TASKS FOR THIS EXERCISE:
A - Answer these questions from the add_states() reference page:
(i) What is the default value of force.tz?
(ii) Which columns does leave.out exclude by default?
(iii) What happens to the start and end time columns in the returned dataset?
B - Carry on writing the add_states() reference page from the point where it stops.

SUPPLIED TEXT:
Add states to a dataset based on groups and start/end times

add_states() brings states to a time series dataset. It uses the States.dataset to add states to the dataset. The States.dataset must at least contain the same variables as the dataset grouping, as well as a start and end time. Beware if both datasets operate on different time zones and consider to set force.tz = TRUE.

Usage

add_states(
  dataset,
  States.dataset,
  Datetime.colname = Datetime,
  start.colname = start,
  end.colname = end,
  force.tz = FALSE,
  leave.out = c("duration", "epoch")
)

Arguments

dataset: A light logger dataset. Needs to be a dataframe.
States.dataset: A light logger dataset. Needs to be a dataframe. This dataset must contain the same variables as the dataset grouping, as well as a start and end time. Any other column, that is not in leave.out will be added to the dataset.
Datetime.colname: The column that contains the datetime. Needs to be a POSIXct and part of the dataset.
start.colname, end.colname: The columns that contain the start and end time. Need to be POSIXct and part of the States.dataset.
force.tz: If TRUE, the start and end times of the States.dataset will be forced to the same time zone as the dataset using lubridate::force_tz(). If FALSE (default), the start and end times of the States.dataset will be used as is.
leave.out: A character vector of columns that should not be carried over to the dataset

Value

a modified dataset with the states added. The states are added as new columns to the dataset. The columns are named after the columns in the States.dataset, except for the start and end times, which are removed.

SUPPLIED INFORMATION:

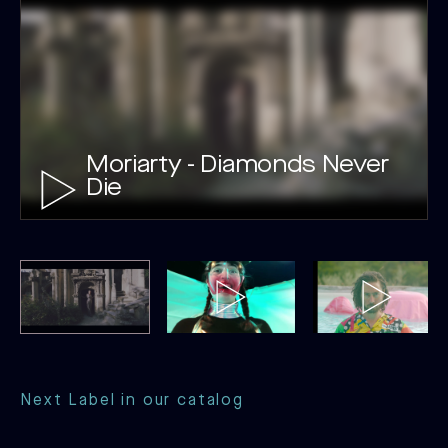
Moriarty - Diamonds Never
Die
Next Label in our catalog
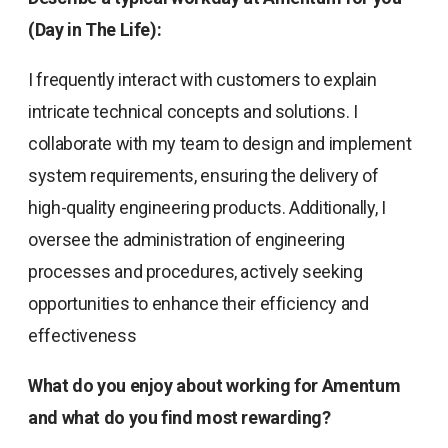
(Day in The Life):
I frequently interact with customers to explain
intricate technical concepts and solutions. I
collaborate with my team to design and implement
system requirements, ensuring the delivery of
high-quality engineering products. Additionally, I
oversee the administration of engineering
processes and procedures, actively seeking
opportunities to enhance their efficiency and
effectiveness
What do you enjoy about working for Amentum
and what do you find most rewarding?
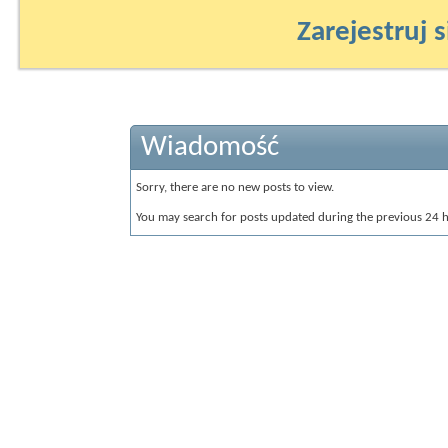
Zarejestruj s
Wiadomość
Sorry, there are no new posts to view.
You may search for posts updated during the previous 24 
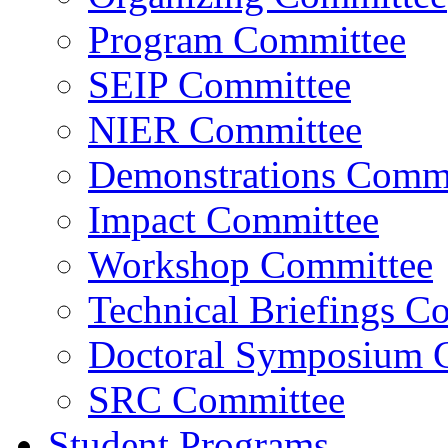
Program Committee
SEIP Committee
NIER Committee
Demonstrations Commi
Impact Committee
Workshop Committee
Technical Briefings C
Doctoral Symposium 
SRC Committee
Student Programs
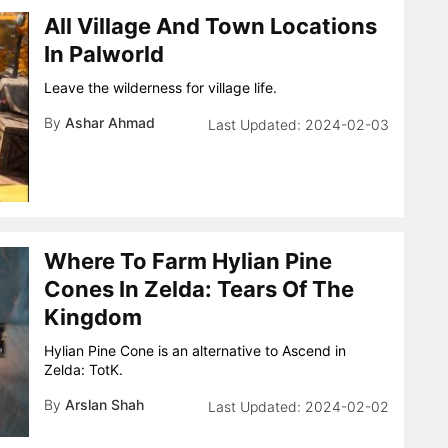
All Village And Town Locations
In Palworld
Leave the wilderness for village life.
By
Ashar Ahmad
2024-02-03
Where To Farm Hylian Pine
Cones In Zelda: Tears Of The
Kingdom
Hylian Pine Cone is an alternative to Ascend in
Zelda: TotK.
By
Arslan Shah
2024-02-02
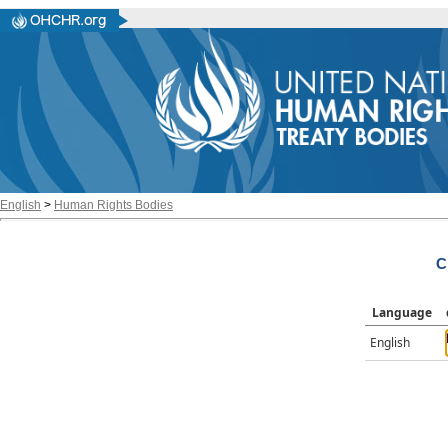
English
>
Human Rights Bodies
C
Language
English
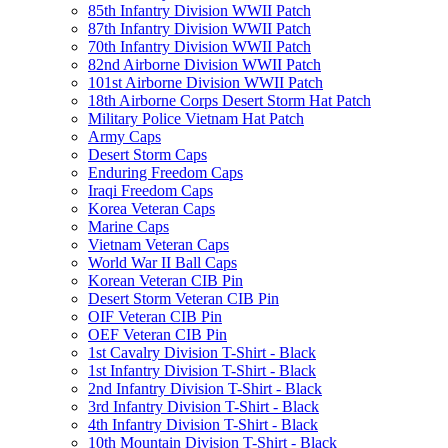
85th Infantry Division WWII Patch
87th Infantry Division WWII Patch
70th Infantry Division WWII Patch
82nd Airborne Division WWII Patch
101st Airborne Division WWII Patch
18th Airborne Corps Desert Storm Hat Patch
Military Police Vietnam Hat Patch
Army Caps
Desert Storm Caps
Enduring Freedom Caps
Iraqi Freedom Caps
Korea Veteran Caps
Marine Caps
Vietnam Veteran Caps
World War II Ball Caps
Korean Veteran CIB Pin
Desert Storm Veteran CIB Pin
OIF Veteran CIB Pin
OEF Veteran CIB Pin
1st Cavalry Division T-Shirt - Black
1st Infantry Division T-Shirt - Black
2nd Infantry Division T-Shirt - Black
3rd Infantry Division T-Shirt - Black
4th Infantry Division T-Shirt - Black
10th Mountain Division T-Shirt - Black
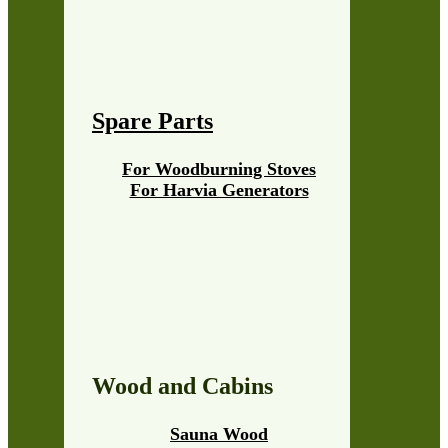
Spare Parts
For Woodburning Stoves
For Harvia Generators
Wood and Cabins
Sauna Wood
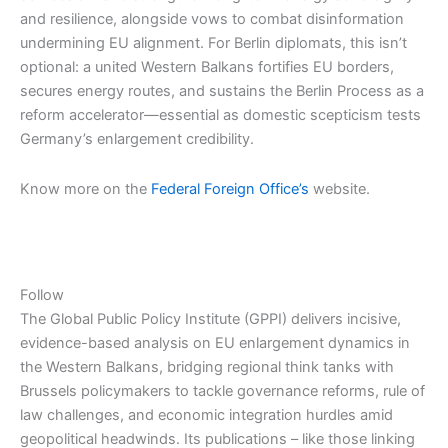
and resilience, alongside vows to combat disinformation
undermining EU alignment. For Berlin diplomats, this isn’t
optional: a united Western Balkans fortifies EU borders,
secures energy routes, and sustains the Berlin Process as a
reform accelerator—essential as domestic scepticism tests
Germany’s enlargement credibility.
Know more on the
Federal Foreign Office’s
website.
Follow
The Global Public Policy Institute (GPPI) delivers incisive,
evidence-based analysis on EU enlargement dynamics in
the Western Balkans, bridging regional think tanks with
Brussels policymakers to tackle governance reforms, rule of
law challenges, and economic integration hurdles amid
geopolitical headwinds. Its publications – like those linking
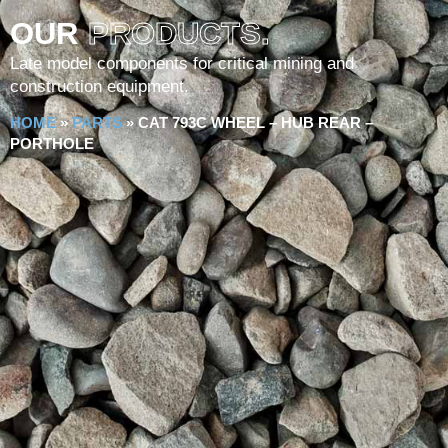
OUR
PRODUCTS.
Late model components for critical mining and
construction equipment.
HOME
»
PARTS
»
CAT 793C WHEEL – HUB REAR –
PORTHOLE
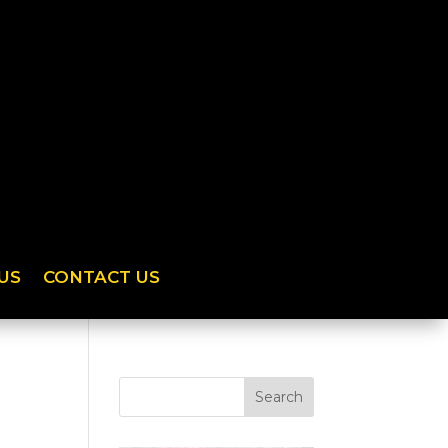
US
CONTACT US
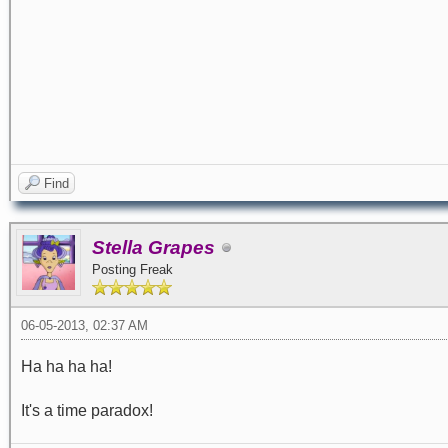
Find
Stella Grapes
Posting Freak
06-05-2013, 02:37 AM
Ha ha ha ha!
It's a time paradox!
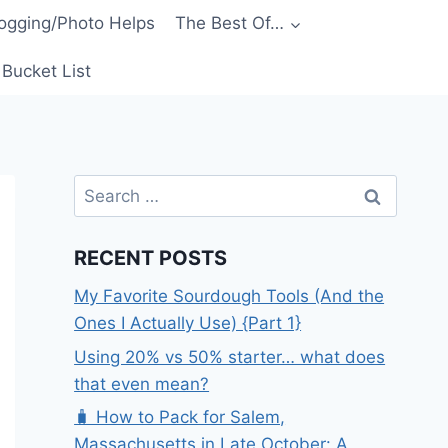
ogging/Photo Helps
The Best Of…
Bucket List
Search
for:
RECENT POSTS
My Favorite Sourdough Tools (And the
Ones I Actually Use) {Part 1}
Using 20% vs 50% starter… what does
that even mean?
🧳 How to Pack for Salem,
Massachusetts in Late October: A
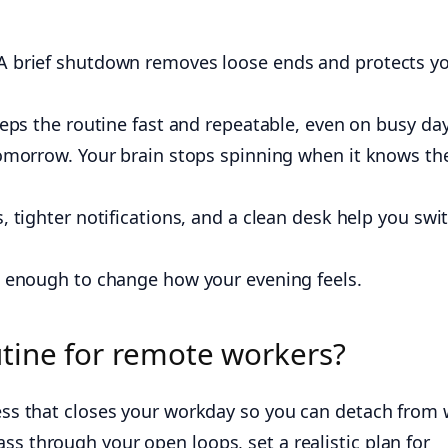
A brief shutdown removes loose ends and protects y
keeps the routine fast and repeatable, even on busy day
tomorrow. Your brain stops spinning when it knows th
, tighter notifications, and a clean desk help you swi
is enough to change how your evening feels.
tine for remote workers?
ocess that closes your workday so you can detach from
ss through your open loops, set a realistic plan for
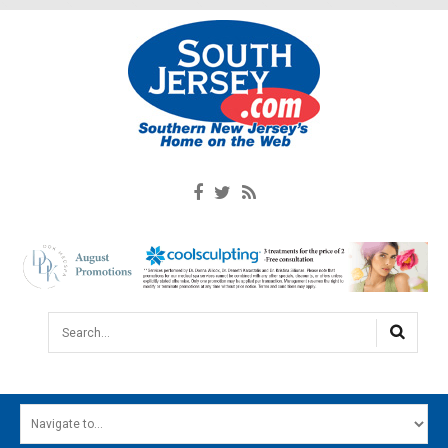
Search...
HOME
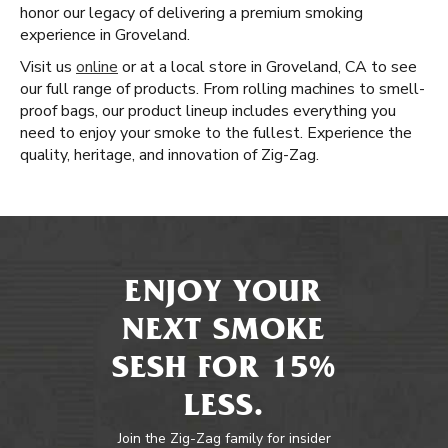
honor our legacy of delivering a premium smoking
experience in Groveland.
Visit us
online
or at a local store in Groveland, CA to see
our full range of products. From rolling machines to smell-
proof bags, our product lineup includes everything you
need to enjoy your smoke to the fullest. Experience the
quality, heritage, and innovation of Zig-Zag.
ENJOY YOUR
NEXT SMOKE
SESH FOR 15%
LESS.
Join the Zig-Zag family for insider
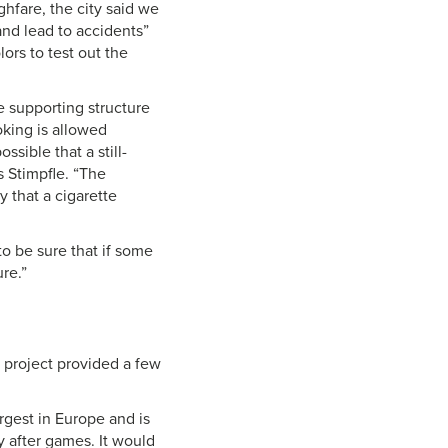
ghfare, the city said we
and lead to accidents”
ors to test out the
he supporting structure
oking is allowed
sible that a still-
s Stimpfle. “The
y that a cigarette
o be sure that if some
re.”
e project provided a few
argest in Europe and is
y after games. It would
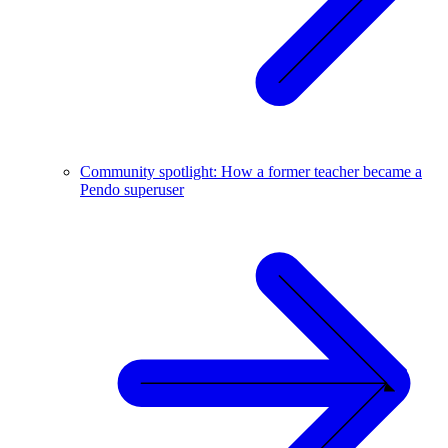
Community spotlight: How a former teacher became a
Pendo superuser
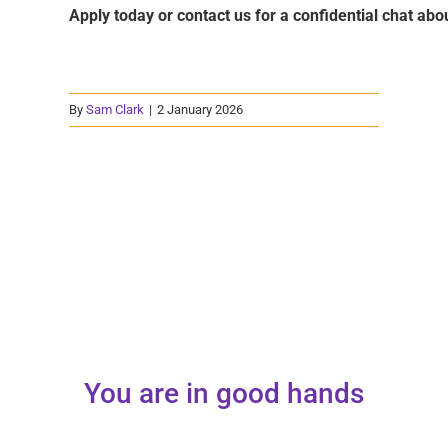
Apply today or contact us for a confidential chat abou
By
Sam Clark
|
2 January 2026
You are in good hands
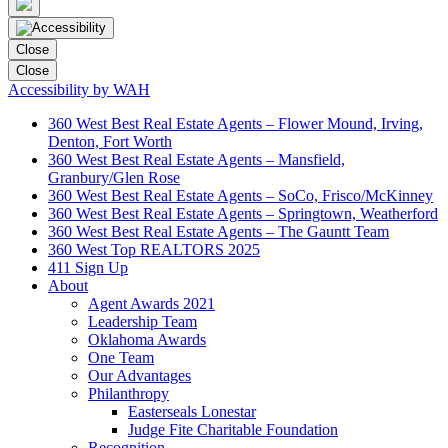
Close
Close
Accessibility by WAH
360 West Best Real Estate Agents – Flower Mound, Irving,
Denton, Fort Worth
360 West Best Real Estate Agents – Mansfield,
Granbury/Glen Rose
360 West Best Real Estate Agents – SoCo, Frisco/McKinney
360 West Best Real Estate Agents – Springtown, Weatherford
360 West Best Real Estate Agents – The Gauntt Team
360 West Top REALTORS 2025
411 Sign Up
About
Agent Awards 2021
Leadership Team
Oklahoma Awards
One Team
Our Advantages
Philanthropy
Easterseals Lonestar
Judge Fite Charitable Foundation
Recognition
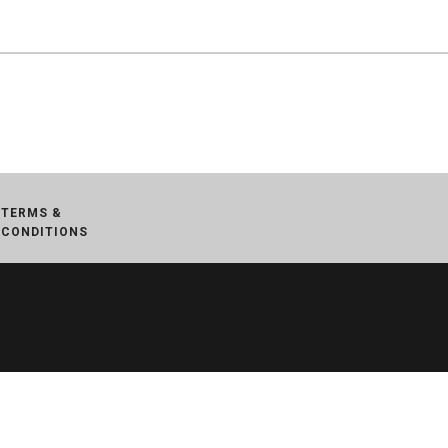
TERMS &
CONDITIONS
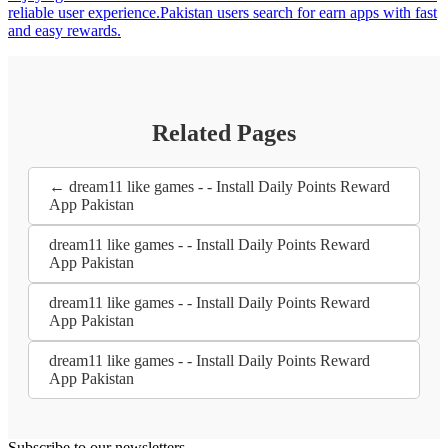
reliable user experience.Pakistan users search for earn apps with fast
and easy rewards.
Related Pages
← dream11 like games - - Install Daily Points Reward
App Pakistan
dream11 like games - - Install Daily Points Reward
App Pakistan
dream11 like games - - Install Daily Points Reward
App Pakistan
dream11 like games - - Install Daily Points Reward
App Pakistan
Subscribe to our newsletters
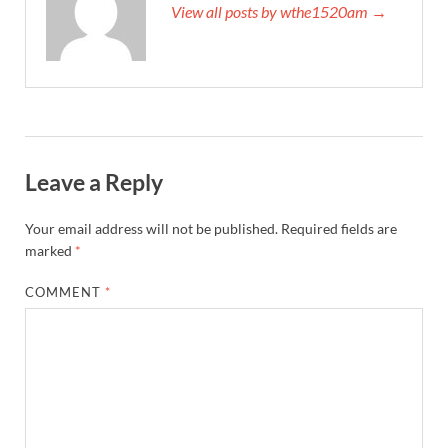
View all posts by wthe1520am →
Leave a Reply
Your email address will not be published.
Required fields are
marked
*
COMMENT
*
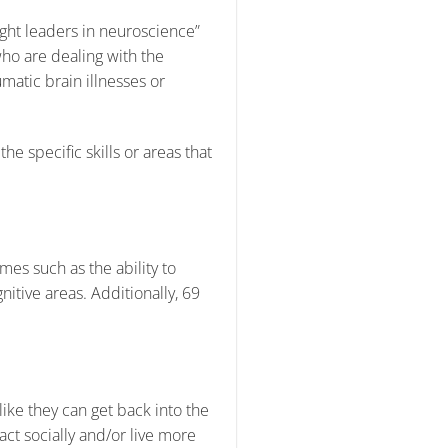
ght leaders in neuroscience”
 who are dealing with the
matic brain illnesses or
he specific skills or areas that
es such as the ability to
itive areas. Additionally, 69
ike they can get back into the
act socially and/or live more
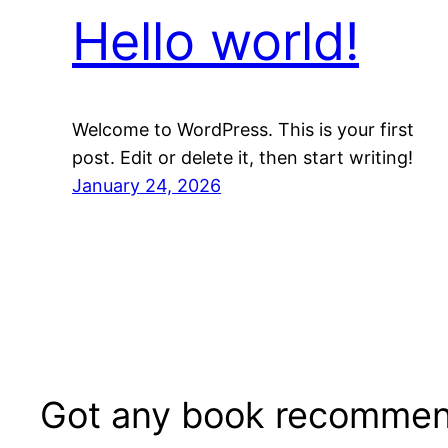
Hello world!
Welcome to WordPress. This is your first
post. Edit or delete it, then start writing!
January 24, 2026
Got any book recommen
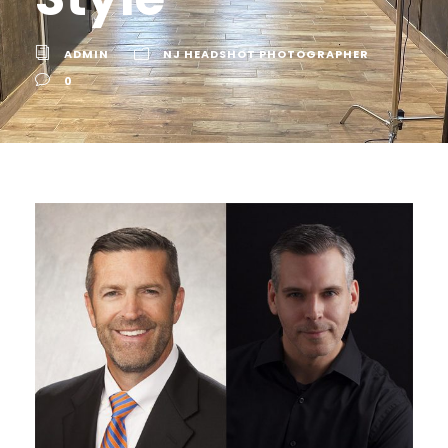
ADMIN
NJ HEADSHOT PHOTOGRAPHER
0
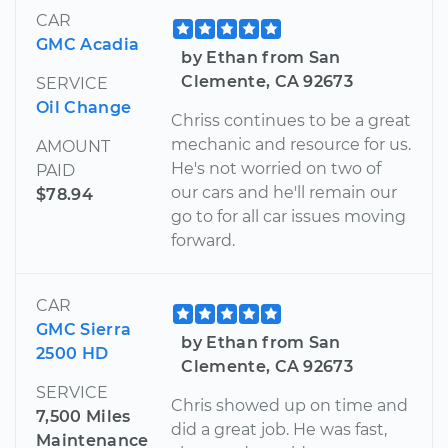
CAR
GMC Acadia
by Ethan from San
Clemente, CA 92673
SERVICE
Oil Change
Chriss continues to be a great
mechanic and resource for us.
AMOUNT
He's not worried on two of
PAID
our cars and he'll remain our
$78.94
go to for all car issues moving
forward.
CAR
GMC Sierra
by Ethan from San
2500 HD
Clemente, CA 92673
SERVICE
Chris showed up on time and
7,500 Miles
did a great job. He was fast,
Maintenance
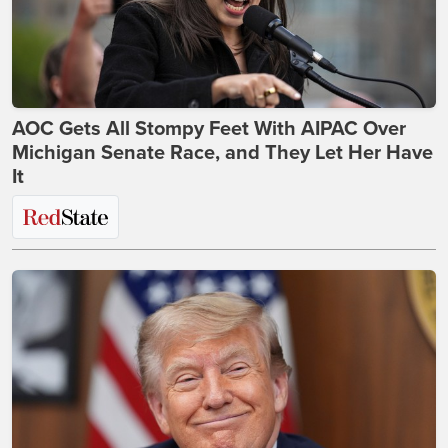
AOC Gets All Stompy Feet With AIPAC Over
Michigan Senate Race, and They Let Her Have
It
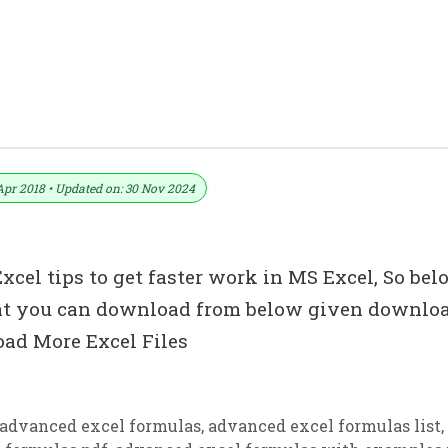
i
Apr 2018 • Updated on: 30 Nov 2024
cel tips to get faster work in MS Excel, So bel
that you can download from below given downlo
ad More Excel Files
advanced excel formulas
,
advanced excel formulas list
,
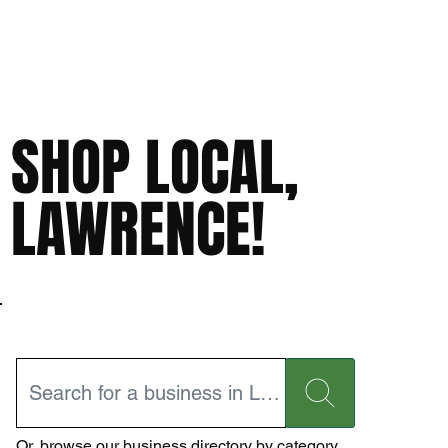
SHOP LOCAL,
LAWRENCE!
Or,
browse our business directory
by category.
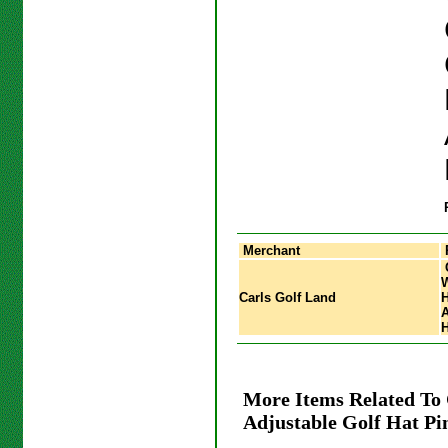
Merchant
Carls Golf Land
H
A
H
More Items Related To
Adjustable Golf Hat Pi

RESPONSES TO THE TASKS:
A -
(i) FALSE
(ii) "duration" and "epoch"
(iii) They are removed.

B -
Details

Beware if columns in the dataset and States.dataset have the same name (other then grouping variables). The underlying function, dplyr::left_join() will mark the columns in the dataset with a suffix .x, and in the States.dataset with a suffix .y.

Examples

states <-
sample.data.environment |>
  filter_Date(length = "1 day") |> 
  extract_states(Daylight, MEDI > 1000)

states |> head(2)
#> # A tibble: 2 × 7
#> # Groups:   Id, Daylight [1]
#>   Id          Daylight state.count epoch start               end                
#>   <fct>       <lgl>    <chr>       <dbl> <dttm>              <dttm>             
#> 1 Environment FALSE    FALSE 1        30 2023-08-28 23:59:53 2023-08-29 06:57:53
#> 2 Environment FALSE    FALSE 2        30 2023-08-29 19:45:23 2023-08-29 23:59:53
#> # ℹ 1 more variable: duration <Duration>

#add states to a dataset and plot them - as we only looked for states on the
# first day (see above), only the first day will show up in the plot
sample.data.environment |> 
 filter_Date(length = "2 day") |> 
 add_states(states) |> 
 gg_days() |> 
 gg_state(Daylight)